Yep, 0 .05 is pretty standard.

It's your threshold.

How unlikely does the result have to be under the no difference assumption before you say, okay, I don't believe there's no difference anymore?

Got it.

And then comes the calculation.

Then you calculate a test statistic.

For comparing proportions, it's a z -score.

This z basically tells you how far away your observed difference is from zero difference measured in standard deviations.

Okay.

And that leads to the p -value.

Exactly.

The p -value is the probability of getting a result as extreme as yours or even more extreme if that null hypothesis of no difference were actually true.

So for our smoking study,

null is rates are equal, alternative is they're not.

The z -score was calculated as 3 .51.

What kind of p -value does that give us?

That gives us a p -value of 0 .000045.

Wow, 0 .000045.

That sounds incredibly small.

It is.

It's tiny.

It means there's only a 0 .045 % chance, less than one in 2000, of seeing a difference this big just by random chance if the two methods were equally effective.

So it's super unlikely this is just luck.

What does that mean for our null hypothesis then?

It means we reject it because that p -value 0 .00045 is way smaller than our significance level of 0 .05.

Right.

So we conclude there is enough statistical evidence to say there's a significant difference in the success rates.
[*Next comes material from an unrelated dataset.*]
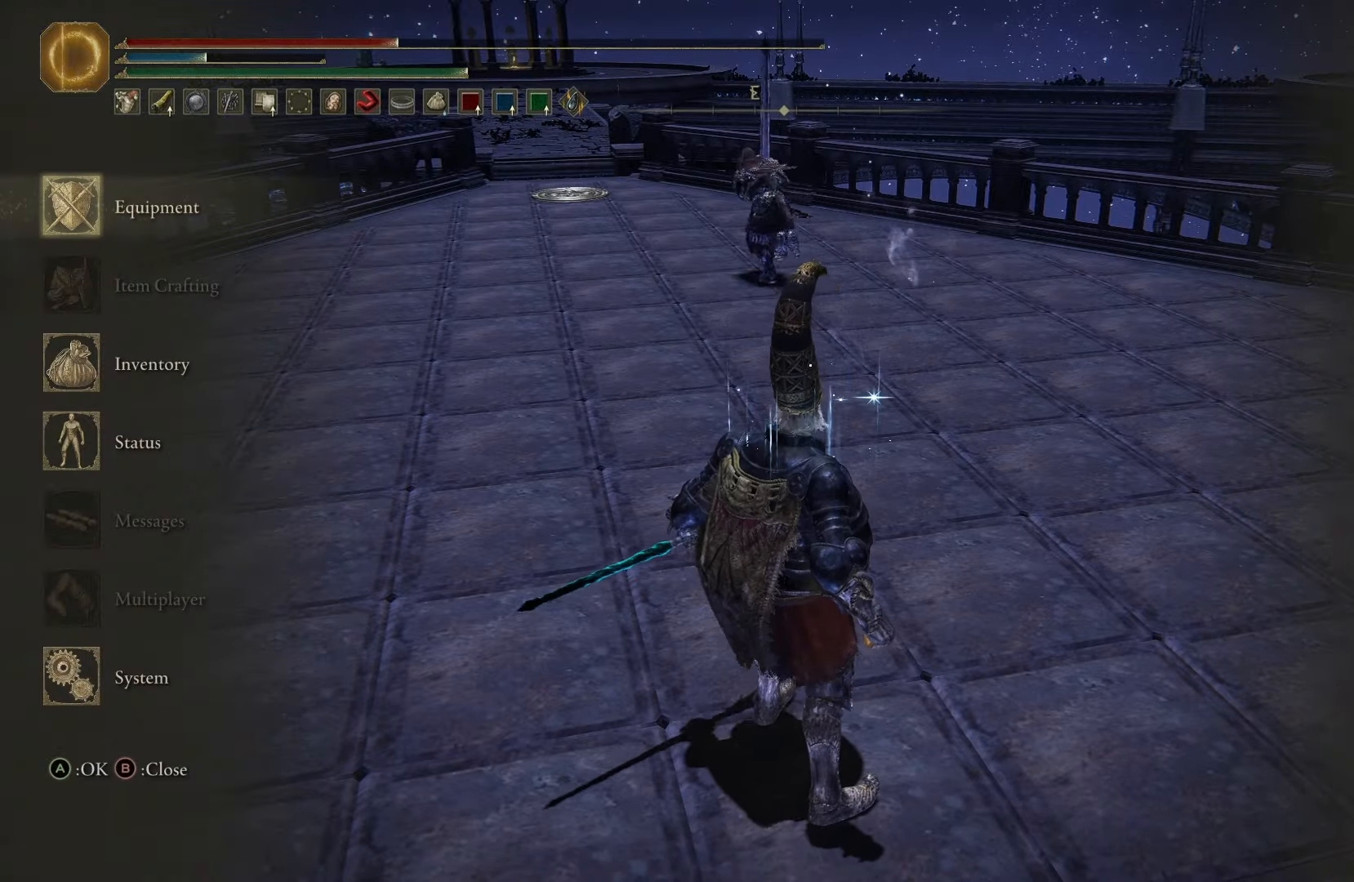
{"buttons": [], "left_stick": "center", "right_stick": "center", "events": []}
Based on this study, e -cigarettes seem more effective for quitting.

Okay, so there is a difference.

But knowing that isn't always the whole story.

You often want to know, well, how big is the difference?

Good point.

And that's where confidence intervals come in handy.

For this study, a 95 % confidence interval for the difference in proportions, p1 minus p2, goes from 0 .0363 up to all 0 .127.

0 .0363 to 0 .127.

And importantly, 0 is not in that interval.

Exactly.

Since 0 isn't in there, it confirms our hypothesis test result there is a significant difference.

But it also gives you a range for how big that difference likely is.

So the e -cigarette success rate is probably somewhere between, what, 3 .6 and 12 .7 percentage points higher?

That's what the interval suggests, yes.

With 95 % confidence.

That seems statistically quite strong.

But the source material we looked at makes a really important point here.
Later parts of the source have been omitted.